| EXERCISE REQUIREMENTS |
Copy the lines below exactly, starting at the line that contains "wire foo = DB[31:28];" and stopping after the last line, and include no other lines.

| DATA EXCERPTS |

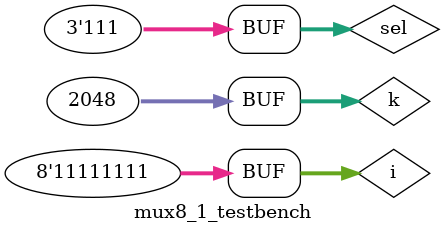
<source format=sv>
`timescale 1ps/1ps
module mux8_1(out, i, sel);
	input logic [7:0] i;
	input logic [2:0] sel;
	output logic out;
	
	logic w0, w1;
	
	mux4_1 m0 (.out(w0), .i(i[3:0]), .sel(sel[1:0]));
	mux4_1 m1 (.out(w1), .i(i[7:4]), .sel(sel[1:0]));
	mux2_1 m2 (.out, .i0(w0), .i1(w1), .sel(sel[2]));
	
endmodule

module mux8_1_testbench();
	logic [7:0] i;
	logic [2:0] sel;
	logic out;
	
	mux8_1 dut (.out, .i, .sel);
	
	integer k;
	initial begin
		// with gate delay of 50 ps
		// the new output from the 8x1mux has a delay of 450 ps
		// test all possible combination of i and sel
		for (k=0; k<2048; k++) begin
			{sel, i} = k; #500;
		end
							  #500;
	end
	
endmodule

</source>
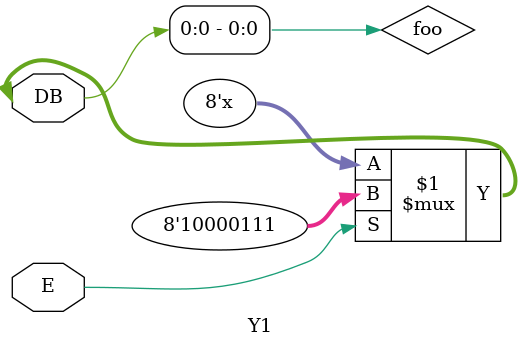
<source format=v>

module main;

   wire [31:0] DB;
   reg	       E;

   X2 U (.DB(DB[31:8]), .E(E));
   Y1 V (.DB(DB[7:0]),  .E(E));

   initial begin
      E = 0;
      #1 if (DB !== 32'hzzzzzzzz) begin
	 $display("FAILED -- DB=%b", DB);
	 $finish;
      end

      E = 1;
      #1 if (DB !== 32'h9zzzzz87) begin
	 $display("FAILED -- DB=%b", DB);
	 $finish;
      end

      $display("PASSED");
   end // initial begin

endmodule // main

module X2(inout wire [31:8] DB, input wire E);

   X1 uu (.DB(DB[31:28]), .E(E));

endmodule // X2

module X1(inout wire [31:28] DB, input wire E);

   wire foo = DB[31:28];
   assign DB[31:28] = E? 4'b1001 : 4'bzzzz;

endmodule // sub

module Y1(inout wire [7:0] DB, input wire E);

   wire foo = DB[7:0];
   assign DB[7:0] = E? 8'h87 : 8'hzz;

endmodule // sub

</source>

| WRITTEN ANSWER |
   wire foo = DB[31:28];
   assign DB[31:28] = E? 4'b1001 : 4'bzzzz;

endmodule // sub

module Y1(inout wire [7:0] DB, input wire E);

   wire foo = DB[7:0];
   assign DB[7:0] = E? 8'h87 : 8'hzz;

endmodule // sub

</source>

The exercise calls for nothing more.